Şık’ın önergesine göre, söz konusu hâkim; Ankara Cumhuriyet Başsavcı Vekili A.A., Cumhuriyet Savcısı P.A. ve Yargıtay 11. Ceza Dairesi üyesi M.P. tarafından sanık Y.K.’ya beraat kararı verilmesi yönünde baskı gördüğünü iddia ederek Hâkimler ve Savcılar Kurulu (HSK) ve Yargıtay’a ihbarda bulundu. Basına yansıyan iddialarda, bu ihbarın ardından hâkimin “sürgün” niteliğinde Şanlıurfa’ya atandığı belirtildi.

“Bakanlık açıklamalarıyla gerçekler örtüşüyor mu?”

Bakanlığın sık sık “hâkim ve savcılara kimse baskı yapamaz” yönünde açıklamalar yaptığını hatırlatan Şık, bu tür beyanların sahadaki uygulamalarla çelişip çelişmediğinin ortaya konulması gerektiğini ifade etti. Şık, Bakan Tunç’a yönelttiği sorularda şu soruları iletti:

*Böyle bir dava dosyası bulunduğu doğru mudur? Doğru ise, bahse konu davada ne yönde karar verilmiştir?

*İhbarda bulunan hâkim tarafından, isnadına dair bir dizi somut delil bulunduğu belirtilmektedir.
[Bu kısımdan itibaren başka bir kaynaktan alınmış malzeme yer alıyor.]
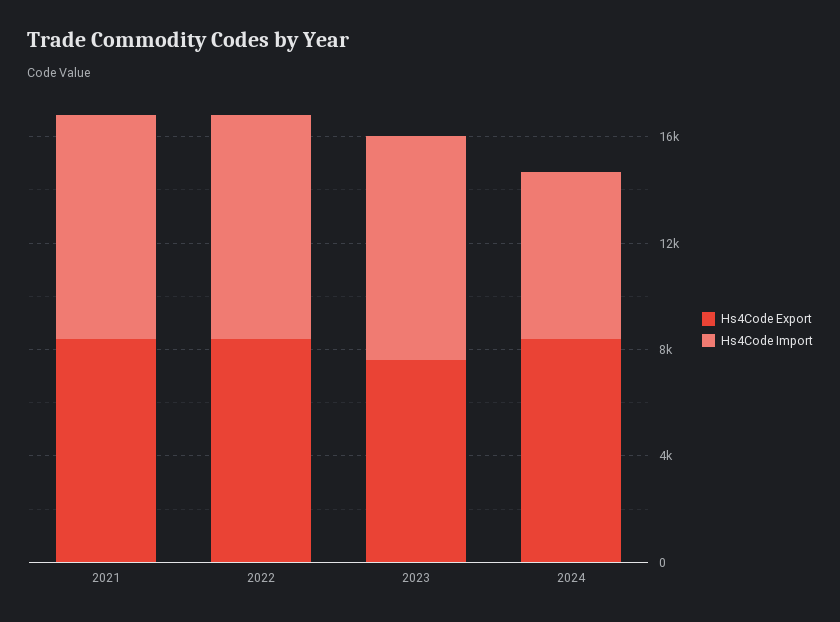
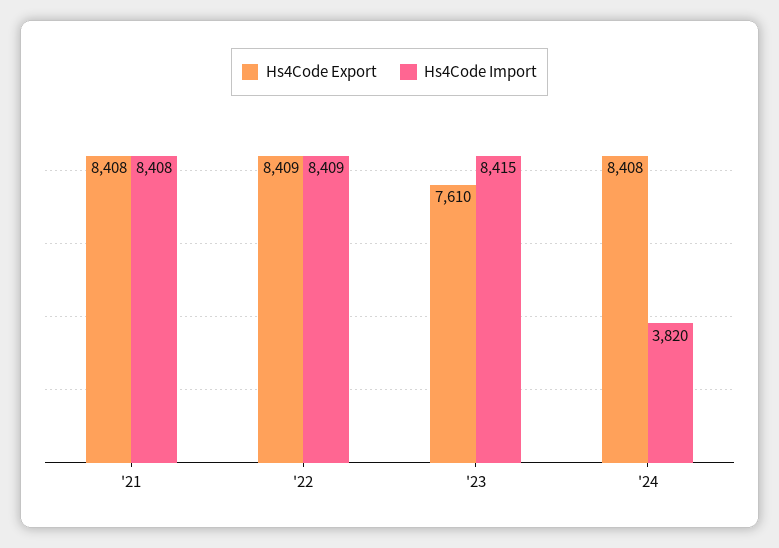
  {
    "Hs4Code Export": {
      "2021": 8408,
      "2022": 8409,
      "2023": 7610,
      "2024": 8408
    },
    "Hs4Code Import": {
      "2021": 8408,
      "2022": 8409,
      "2023": 8415,
-     "2024": 6000
+     "2024": 3820
    }
  }

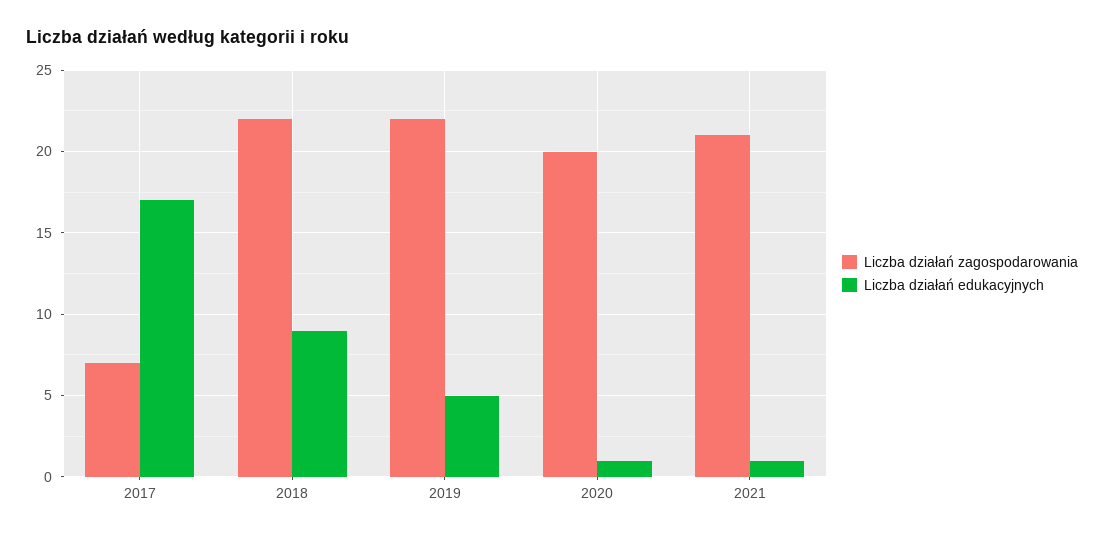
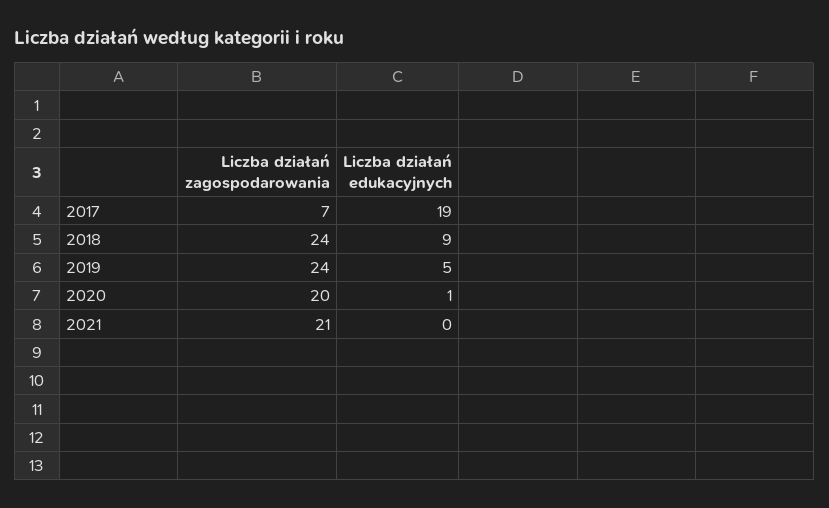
  {
    "Liczba działań zagospodarowania": {
      "2017": 7,
-     "2018": 22,
+     "2018": 24,
-     "2019": 22,
+     "2019": 24,
      "2020": 20,
      "2021": 21
    },
    "Liczba działań edukacyjnych": {
-     "2017": 17,
+     "2017": 19,
      "2018": 9,
      "2019": 5,
      "2020": 1,
-     "2021": 1
+     "2021": 0
    }
  }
Bu deliller (ses kaydı, yazışma, tanık) nelerdir ve bu konuda bir soruşturma veya inceleme yürütülmekte midir?

*Yargı görevi yapanı etkilemeye teşebbüs suçu isnat olunan kişilerin, bu eylemleri esnasında “MHP Genel Merkezi’nin doğrudan talimatı bulunduğu” nu belirttikleri doğru mudur? Doğru ise, yapılacak soruşturma veya inceleme esnasında, ilgili yargı mensuplarının bahse konu siyasi bağlantıları ve üzerlerindeki siyasi etki araştırılacak mıdır?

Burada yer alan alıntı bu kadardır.